(Input data)

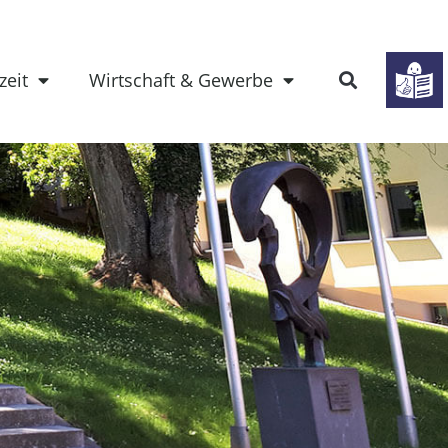
zeit
Wirtschaft & Gewerbe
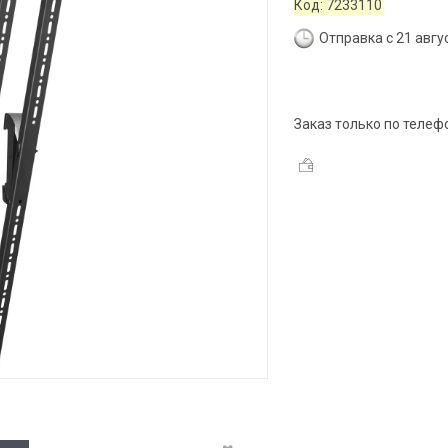
Код:
7233110
Отправка с 21 авгу
Заказ только по телеф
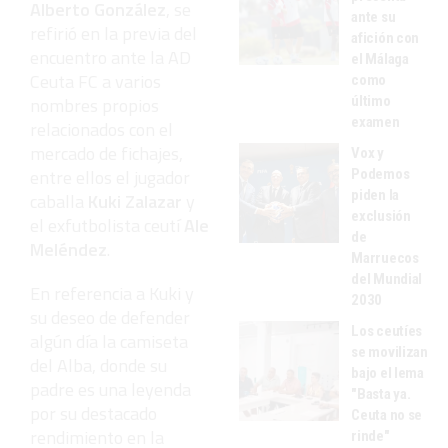
Alberto González
, se
ante su
refirió en la previa del
afición con
encuentro ante la AD
el Málaga
Ceuta FC a varios
como
nombres propios
último
examen
relacionados con el
mercado de fichajes,
Vox y
entre ellos el jugador
Podemos
piden la
caballa
Kuki Zalazar
y
exclusión
el exfutbolista ceutí
Ale
de
Meléndez
.
Marruecos
del Mundial
En referencia a Kuki y
2030
su deseo de defender
Los ceutíes
algún día la camiseta
se movilizan
del Alba, donde su
bajo el lema
padre es una leyenda
"Basta ya.
por su destacado
Ceuta no se
rendimiento en la
rinde"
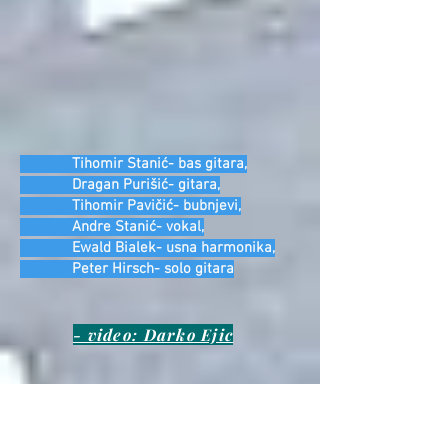
Tihomir Stanić- bas gitara,
Dragan Purišić- gitara,
Tihomir Pavičić- bubnjevi,
Andre Stanić- vokal,
Ewald Bialek- usna harmonika,
Peter Hirsch- solo gitara
- video: Darko Ejic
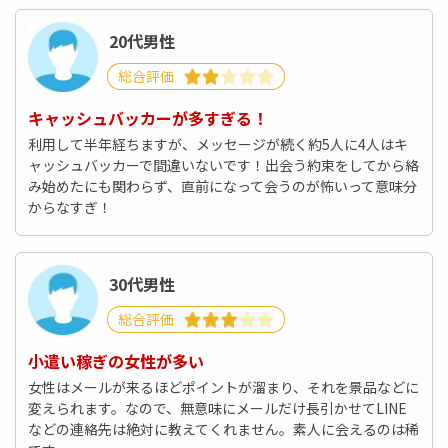
20代男性
総合評価
キャッシュバッカーが多すぎる！
利用して半年経ちますが、メッセージが続く約5人に4人はキ
ャッシュバッカーで間違いないです！出会う約束をしてから絡
み始めたにも関わらず、直前になって会うのが怖いって意味分
からなすぎ！
30代男性
総合評価
小遣い稼ぎの女性が多い
女性はメールが来るほどポイントが溜まり、それを景品などに
変えられます。なので、無意味にメールだけ長引かせてLINE
などの連絡先は絶対に教えてくれません。素人に会えるのは稀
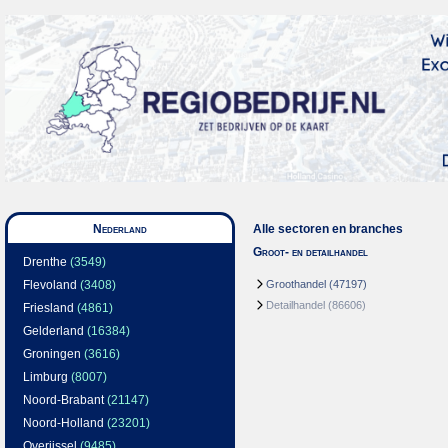
Nederland
Alle sectoren en branches
Groot- en detailhandel
Drenthe
(3549)
Flevoland
(3408)
Groothandel
(47197)
Detailhandel
(86606)
Friesland
(4861)
Gelderland
(16384)
Groningen
(3616)
Limburg
(8007)
Noord-Brabant
(21147)
Noord-Holland
(23201)
Overijssel
(9485)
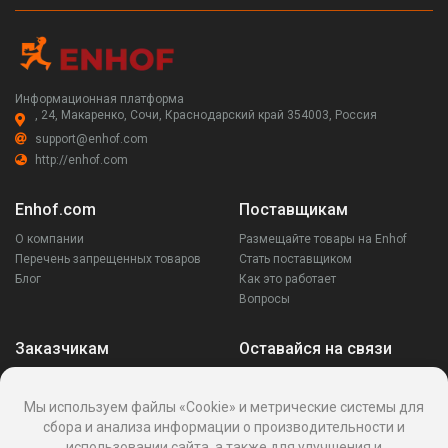
Информационная платформа
, 24, Макаренко, Сочи, Краснодарский край 354003, Россия
support@enhof.com
http://enhof.com
Enhof.com
Поставщикам
О компании
Размещайте товары на Enhof
Перечень запрещенных товаров
Стать поставщиком
Блог
Как это работает
Вопросы
Заказчикам
Оставайся на связи
Аккаунт
Ваши запросы
Мы используем файлы «Cookie» и метрические системы для
Споры
сбора и анализа информации о производительности и
Написать поставщику
использовании сайта, а также для улучшения и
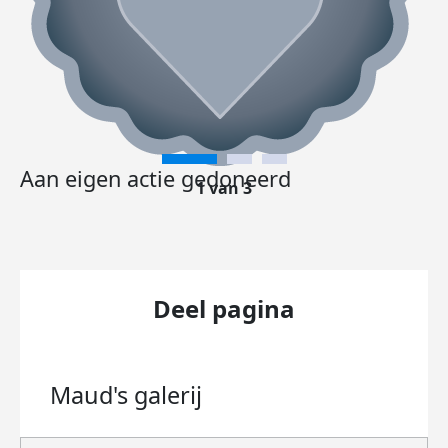
Aan eigen actie gedoneerd
1 van 3
Deel pagina
Maud's
galerij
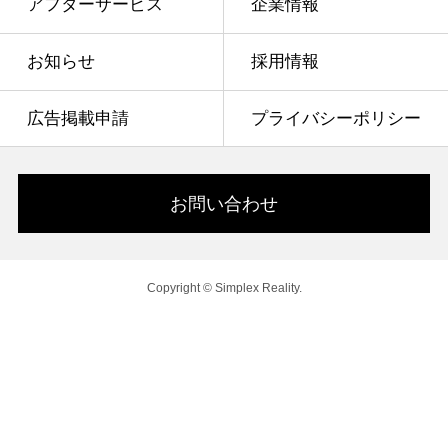
アフターサービス
企業情報
お知らせ
採用情報
広告掲載申請
プライバシーポリシー
お問い合わせ
Copyright © Simplex Reality.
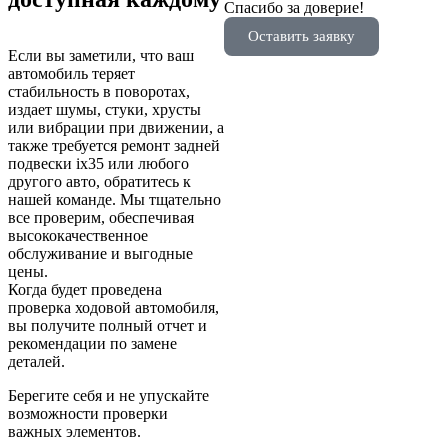
Спасибо за доверие!
Оставить заявку
Если вы заметили, что ваш
автомобиль теряет
стабильность в поворотах,
издает шумы, стуки, хрусты
или вибрации при движении, а
также требуется ремонт задней
подвески ix35 или любого
другого авто, обратитесь к
нашей команде. Мы тщательно
все проверим, обеспечивая
высококачественное
обслуживание и выгодные
цены.
Когда будет проведена
проверка ходовой автомобиля,
вы получите полный отчет и
рекомендации по замене
деталей.
Берегите себя и не упускайте
возможности проверки
важных элементов.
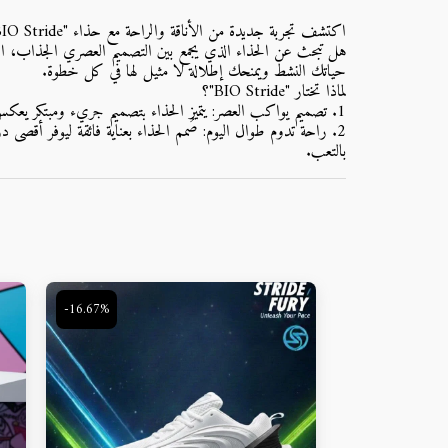
اكتشف تجربة جديدة من الأناقة والراحة مع حذاء "BIO Stride" - متوفر الآن لدى YAM STORE!
حياتك النشط ويمنحك إطلالة لا مثيل لها في كل خطوة.
لماذا تختار "BIO Stride"؟
1. تصميم يواكب العصر: يتميز الحذاء بتصميم جريء ومبتكر يعكس أحدث صيحات الموضة، مع نعل سميك يوفر مظهرًا عصريًا وجذابًا. الشعار المميز "bio" على لسان الحذاء يضيف لمسة من التفرد والأصالة.
2. راحة تدوم طوال اليوم: صُمم الحذاء بعناية فائقة ليوفر أقصى در
بالتعب.
-16.67%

(End Input data)

## What is being asked:
All records above must be output exactly as they stand, excluding pictures.

## Written response:
zeit
Wirtschaft & Gewerbe
Код:
7233110
Отправка с 21 авгу
Заказ только по телеф
Alberto González
, se
ante su
refirió en la previa del
afición con
encuentro ante la AD
el Málaga
Ceuta FC a varios
como
nombres propios
último
examen
relacionados con el
mercado de fichajes,
Vox y
entre ellos el jugador
Podemos
piden la
caballa
Kuki Zalazar
y
exclusión
el exfutbolista ceutí
Ale
de
Meléndez
.
Marruecos
del Mundial
En referencia a Kuki y
2030
su deseo de defender
Los ceutíes
algún día la camiseta
se movilizan
del Alba, donde su
bajo el lema
padre es una leyenda
"Basta ya.
por su destacado
Ceuta no se
rendimiento en la
rinde"
Tihomir Stanić- bas gitara,
Dragan Purišić- gitara,
Tihomir Pavičić- bubnjevi,
Andre Stanić- vokal,
Ewald Bialek- usna harmonika,
Peter Hirsch- solo gitara
- video: Darko Ejic
20代男性
総合評価
キャッシュバッカーが多すぎる！
利用して半年経ちますが、メッセージが続く約5人に4人はキ
ャッシュバッカーで間違いないです！出会う約束をしてから絡
み始めたにも関わらず、直前になって会うのが怖いって意味分
からなすぎ！
30代男性
総合評価
小遣い稼ぎの女性が多い
女性はメールが来るほどポイントが溜まり、それを景品などに
変えられます。なので、無意味にメールだけ長引かせてLINE
などの連絡先は絶対に教えてくれません。素人に会えるのは稀
Nederland
Alle sectoren en branches
Groot- en detailhandel
Drenthe
(3549)
Flevoland
(3408)
Groothandel
(47197)
Detailhandel
(86606)
Friesland
(4861)
Gelderland
(16384)
Groningen
(3616)
Limburg
(8007)
Noord-Brabant
(21147)
Noord-Holland
(23201)
Overijssel
(9485)
Информационная платформа
, 24, Макаренко, Сочи, Краснодарский край 354003, Россия
support@enhof.com
http://enhof.com
Enhof.com
Поставщикам
О компании
Размещайте товары на Enhof
Перечень запрещенных товаров
Стать поставщиком
Блог
Как это работает
Вопросы
Заказчикам
Оставайся на связи
Аккаунт
Ваши запросы
Мы используем файлы «Cookie» и метрические системы для
Споры
сбора и анализа информации о производительности и
Написать поставщику
использовании сайта, а также для улучшения и
Aan eigen actie gedoneerd
1 van 3
Deel pagina
Maud's
galerij
アフターサービス
企業情報
お知らせ
採用情報
広告掲載申請
プライバシーポリシー
お問い合わせ
Copyright © Simplex Reality.
Спасибо за доверие!
Оставить заявку
Если вы заметили, что ваш
автомобиль теряет
стабильность в поворотах,
издает шумы, стуки, хрусты
или вибрации при движении, а
также требуется ремонт задней
подвески ix35 или любого
другого авто, обратитесь к
нашей команде. Мы тщательно
все проверим, обеспечивая
высококачественное
обслуживание и выгодные
цены.
Когда будет проведена
проверка ходовой автомобиля,
вы получите полный отчет и
рекомендации по замене
деталей.
Берегите себя и не упускайте
возможности проверки
важных элементов.
اكتشف تجربة جديدة من الأناقة والراحة مع حذاء "BIO Stride" - متوفر الآن لدى YAM STORE!
حياتك النشط ويمنحك إطلالة لا مثيل لها في كل خطوة.
لماذا تختار "BIO Stride"؟
1. تصميم يواكب العصر: يتميز الحذاء بتصميم جريء ومبتكر يعكس أحدث صيحات الموضة، مع نعل سميك يوفر مظهرًا عصريًا وجذابًا. الشعار المميز "bio" على لسان الحذاء يضيف لمسة من التفرد والأصالة.
2. راحة تدوم طوال اليوم: صُمم الحذاء بعناية فائقة ليوفر أقصى در
بالتعب.
-16.67%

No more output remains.